1. Startseite
  2. >
  3. Lokal
  4. >
  5. Nachrichten Schönebeck
  6. >
  7. Auch das gibt es: Schminken-Fasten als Verzicht

Evangelische Sekundarschule Großmühlingen/Barby geht mit nachhaltigen Erfahrungen in die Osterferien Auch das gibt es: Schminken-Fasten als Verzicht

Von Thomas Linßner 14.04.2014, 03:33

Den vorletzten Schultag vor den Osterferien nutzten die 97 Schüler der Evangelischen Sekundarschule Großmühlingen/Barby zu einem ganz besonderen Abend: Sie ließen ihr "Projekt Fasten" Revue passieren, feierten im Pfarrgarten und übernachteten in der Schule.

Großmühlingen/Barby l Beginnen wir mit einer typischen Reporterfrage: Gab es originelle Situationen oder Erkenntnisse der Schüler, als sie mit dem Thema Fasten im Projekt konfrontiert wurden? Schulleiterin Ruth Pakendorf braucht nicht lange zu überlegen: "Da waren zwei Mädchen, die haben Schminken gefastet."

■ ■ ■

## [Zu erledigen 1]
Wandle bitte in den Datensätzen die Zeilen ab der Zeile mit „Dual-function fencing serves two“ bis einschließlich der Zeile mit „Up to 40 people“ in eine JSON-Liste von Zeichenketten um, eine Zeichenkette pro Zeile und ohne Leerzeilen. Die Bilder lässt du dabei weg.

(Datensätze, Auszug aus einer Sammlung)
■ ■ ■

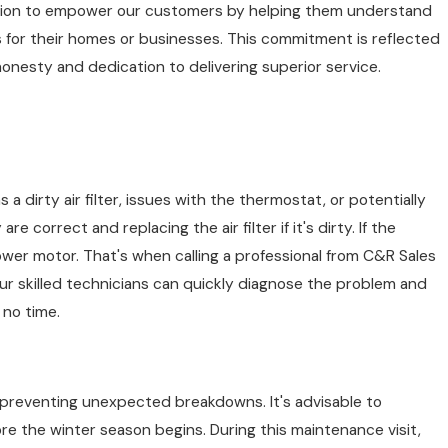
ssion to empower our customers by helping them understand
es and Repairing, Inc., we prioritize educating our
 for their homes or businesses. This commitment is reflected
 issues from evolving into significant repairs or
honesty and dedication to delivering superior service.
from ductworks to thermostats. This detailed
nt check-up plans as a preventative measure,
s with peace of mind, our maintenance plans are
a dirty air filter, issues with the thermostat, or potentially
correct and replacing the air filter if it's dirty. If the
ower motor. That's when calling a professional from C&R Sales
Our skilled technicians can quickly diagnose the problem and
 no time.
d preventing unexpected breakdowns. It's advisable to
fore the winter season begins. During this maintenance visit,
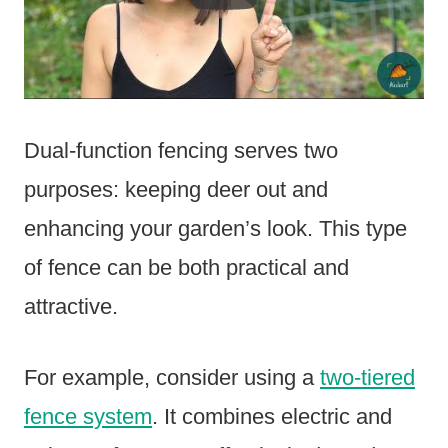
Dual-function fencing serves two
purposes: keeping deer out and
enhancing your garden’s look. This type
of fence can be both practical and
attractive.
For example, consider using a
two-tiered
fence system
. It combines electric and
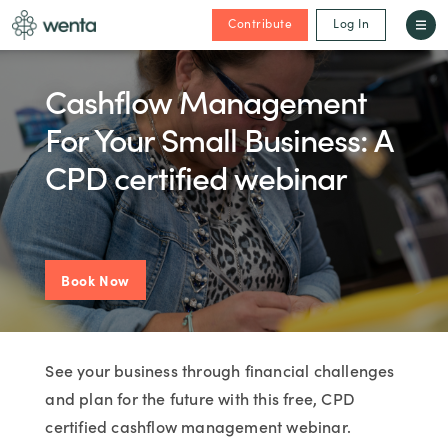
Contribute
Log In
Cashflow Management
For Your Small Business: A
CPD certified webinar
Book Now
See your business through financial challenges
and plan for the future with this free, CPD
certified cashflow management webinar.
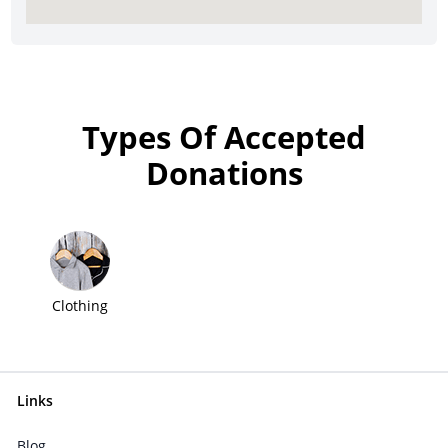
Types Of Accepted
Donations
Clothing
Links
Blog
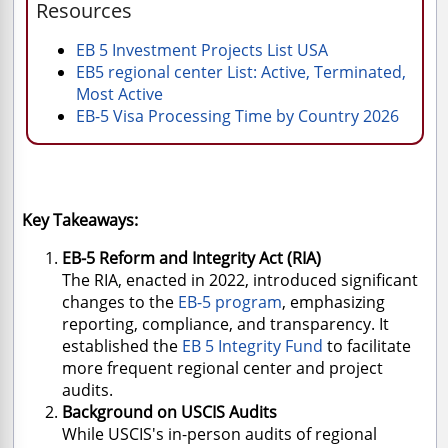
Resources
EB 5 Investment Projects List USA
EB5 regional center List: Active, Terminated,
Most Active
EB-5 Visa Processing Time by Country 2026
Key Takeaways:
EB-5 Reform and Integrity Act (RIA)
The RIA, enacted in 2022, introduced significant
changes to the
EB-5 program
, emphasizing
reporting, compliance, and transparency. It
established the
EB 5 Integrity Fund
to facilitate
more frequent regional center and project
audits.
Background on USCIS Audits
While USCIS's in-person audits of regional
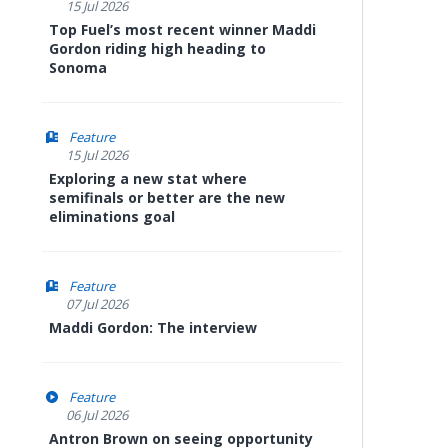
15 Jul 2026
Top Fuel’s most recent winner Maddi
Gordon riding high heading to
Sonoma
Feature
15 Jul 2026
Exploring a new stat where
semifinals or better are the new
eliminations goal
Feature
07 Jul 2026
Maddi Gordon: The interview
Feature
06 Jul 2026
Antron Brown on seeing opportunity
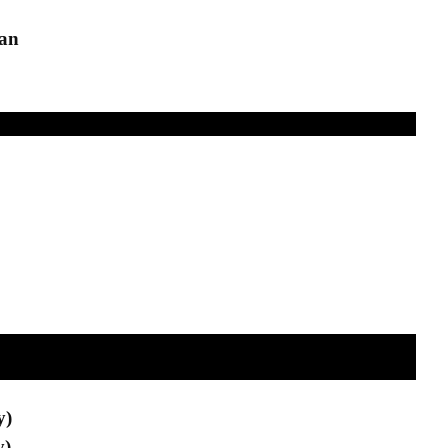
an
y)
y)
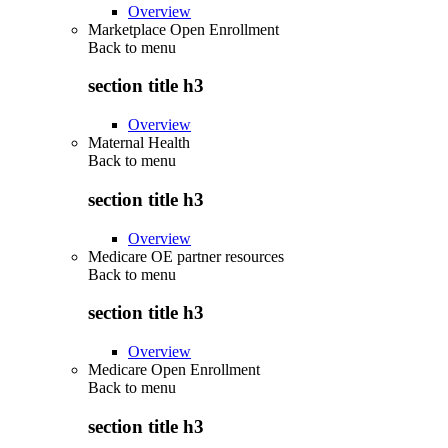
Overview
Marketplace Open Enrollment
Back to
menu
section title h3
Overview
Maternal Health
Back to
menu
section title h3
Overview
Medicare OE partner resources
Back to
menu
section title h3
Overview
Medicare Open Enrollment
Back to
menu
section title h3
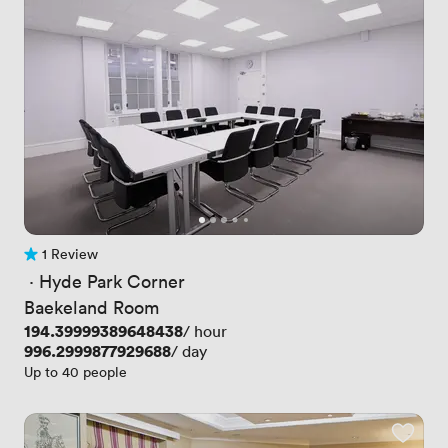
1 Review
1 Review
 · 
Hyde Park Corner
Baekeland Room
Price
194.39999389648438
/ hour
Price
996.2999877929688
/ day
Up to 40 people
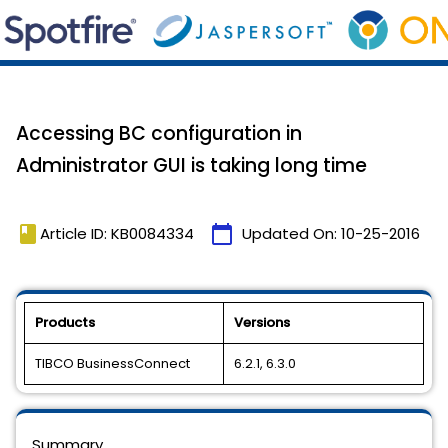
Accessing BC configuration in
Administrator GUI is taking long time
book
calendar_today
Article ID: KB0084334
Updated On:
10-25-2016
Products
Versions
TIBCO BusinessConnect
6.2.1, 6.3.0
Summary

■ ■ ■

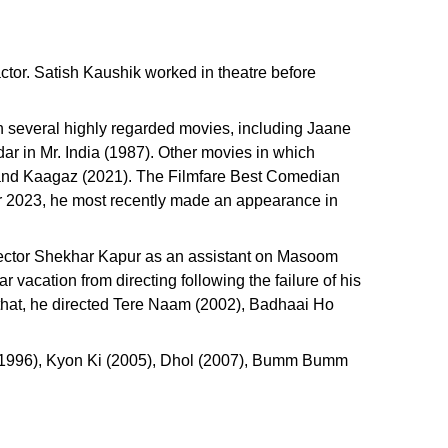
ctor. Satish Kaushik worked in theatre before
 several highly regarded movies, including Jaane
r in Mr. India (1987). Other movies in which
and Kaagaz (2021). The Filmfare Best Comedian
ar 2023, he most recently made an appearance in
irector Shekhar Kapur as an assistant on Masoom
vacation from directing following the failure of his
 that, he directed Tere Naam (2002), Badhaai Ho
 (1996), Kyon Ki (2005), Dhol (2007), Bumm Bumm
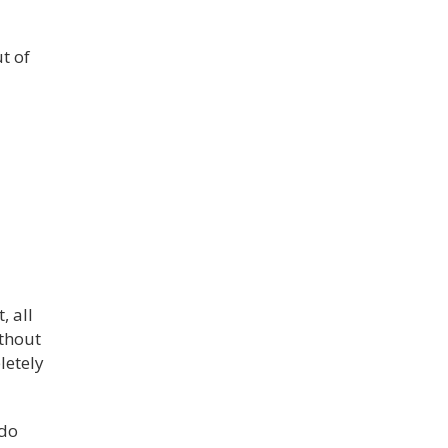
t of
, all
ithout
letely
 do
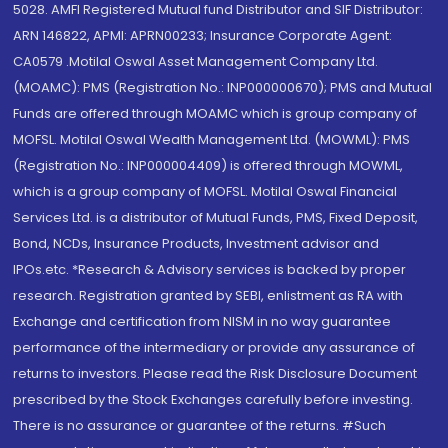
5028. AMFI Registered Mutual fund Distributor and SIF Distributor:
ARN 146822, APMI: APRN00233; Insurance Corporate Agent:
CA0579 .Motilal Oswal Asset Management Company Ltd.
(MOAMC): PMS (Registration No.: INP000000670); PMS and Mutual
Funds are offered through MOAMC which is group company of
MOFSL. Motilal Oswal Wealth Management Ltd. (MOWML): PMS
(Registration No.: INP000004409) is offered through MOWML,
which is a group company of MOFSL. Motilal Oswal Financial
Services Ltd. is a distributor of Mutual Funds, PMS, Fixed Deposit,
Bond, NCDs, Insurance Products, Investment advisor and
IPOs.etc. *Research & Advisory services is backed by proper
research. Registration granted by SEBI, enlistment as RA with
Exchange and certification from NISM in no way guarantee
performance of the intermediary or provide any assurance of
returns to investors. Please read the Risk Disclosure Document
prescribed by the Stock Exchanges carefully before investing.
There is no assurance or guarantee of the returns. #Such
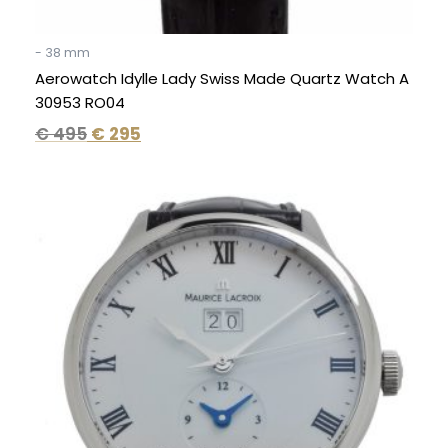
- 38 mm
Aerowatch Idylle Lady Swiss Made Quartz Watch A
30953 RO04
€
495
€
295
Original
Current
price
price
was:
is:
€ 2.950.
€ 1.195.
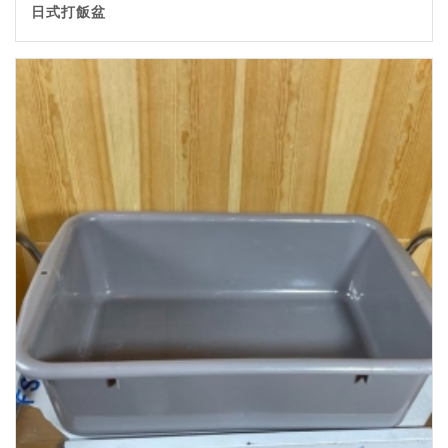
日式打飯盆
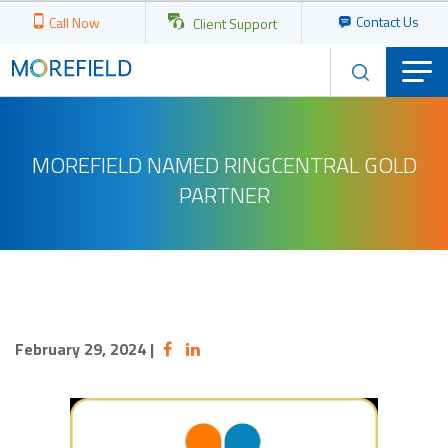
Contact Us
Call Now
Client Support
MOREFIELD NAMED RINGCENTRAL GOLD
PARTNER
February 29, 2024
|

■ ■ ■

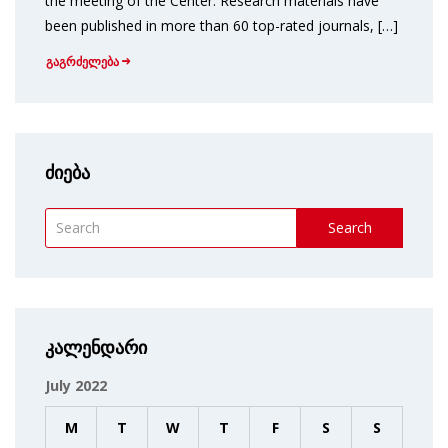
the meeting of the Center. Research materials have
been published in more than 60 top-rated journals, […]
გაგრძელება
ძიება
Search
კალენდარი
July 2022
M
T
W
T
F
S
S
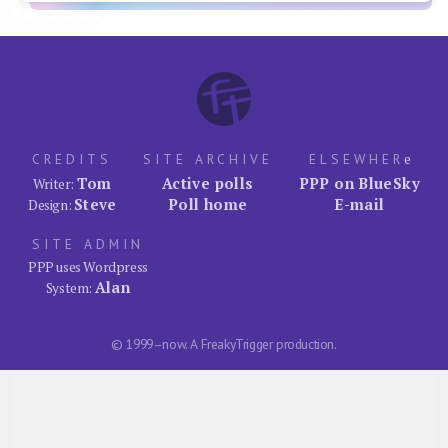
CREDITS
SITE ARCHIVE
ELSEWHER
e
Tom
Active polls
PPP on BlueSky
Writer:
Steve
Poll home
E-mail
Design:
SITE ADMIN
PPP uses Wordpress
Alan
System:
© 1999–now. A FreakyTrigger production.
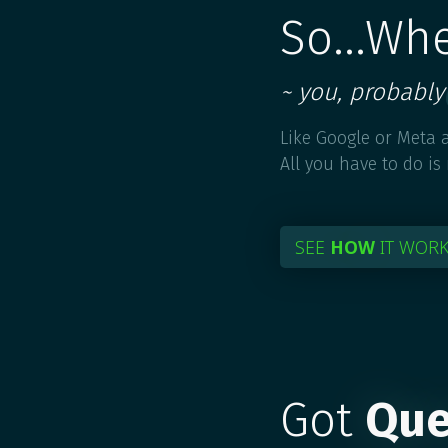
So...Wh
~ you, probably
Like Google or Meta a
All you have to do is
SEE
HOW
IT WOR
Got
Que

■ ■ ■

## [Zu erledigen 2]
Stimmen diese Aussagen mit dem vorliegenden Text überein? Beantworte jede mit Ja oder Nein und zitiere die entscheidenden Worte wörtlich. (a) Die Evangelische Sekundarschule Großmühlingen/Barby hat 97 Schüler. (b) Die Schüler übernachteten im Pfarrgarten. (c) Die Schulleiterin musste lange überlegen, bevor sie antwortete.

## [Ergebnis 1]
[
  "Dual-function fencing serves two",
  "purposes: keeping deer out and",
  "enhancing your garden’s look. This type",
  "of fence can be both practical and",
  "attractive.",
  "For example, consider using a",
  "two-tiered",
  "fence system",
  ". It combines electric and",
  "Contribute",
  "Log In",
  "Cashflow Management",
  "For Your Small Business: A",
  "CPD certified webinar",
  "Book Now",
  "See your business through financial challenges",
  "and plan for the future with this free, CPD",
  "certified cashflow management webinar.",
  "Types Of Accepted",
  "Donations",
  "Clothing",
  "Links",
  "Blog",
  "Resources",
  "EB 5 Investment Projects List USA",
  "EB5 regional center List: Active, Terminated,",
  "Most Active",
  "EB-5 Visa Processing Time by Country 2026",
  "Key Takeaways:",
  "EB-5 Reform and Integrity Act (RIA)",
  "The RIA, enacted in 2022, introduced significant",
  "changes to the",
  "EB-5 program",
  ", emphasizing",
  "reporting, compliance, and transparency. It",
  "established the",
  "EB 5 Integrity Fund",
  "to facilitate",
  "more frequent regional center and project",
  "audits.",
  "Background on USCIS Audits",
  "While USCIS's in-person audits of regional",
  "15 Jul 2026",
  "Top Fuel’s most recent winner Maddi",
  "Gordon riding high heading to",
  "Sonoma",
  "Feature",
  "15 Jul 2026",
  "Exploring a new stat where",
  "semifinals or better are the new",
  "eliminations goal",
  "Feature",
  "07 Jul 2026",
  "Maddi Gordon: The interview",
  "Feature",
  "06 Jul 2026",
  "Antron Brown on seeing opportunity",
  "an",
  "y)",
  "y)",
  "Overview",
  "Marketplace Open Enrollment",
  "Back to",
  "menu",
  "section title h3",
  "Overview",
  "Maternal Health",
  "Back to",
  "menu",
  "section title h3",
  "Overview",
  "Medicare OE partner resources",
  "Back to",
  "menu",
  "section title h3",
  "Overview",
  "Medicare Open Enrollment",
  "Back to",
  "menu",
  "section title h3",
  "1 Review",
  "1 Review",
  " · ",
  "Hyde Park Corner",
  "Baekeland Room",
  "Price",
  "194.39999389648438",
  "/ hour",
  "Price",
  "996.2999877929688",
  "/ day",
  "Up to 40 people"
]

## [Ergebnis 2]
(a) Ja: „die 97 Schüler der Evangelischen Sekundarschule Großmühlingen/Barby“
(b) Nein: „feierten im Pfarrgarten und übernachteten in der Schule“
(c) Nein: „Schulleiterin Ruth Pakendorf braucht nicht lange zu überlegen“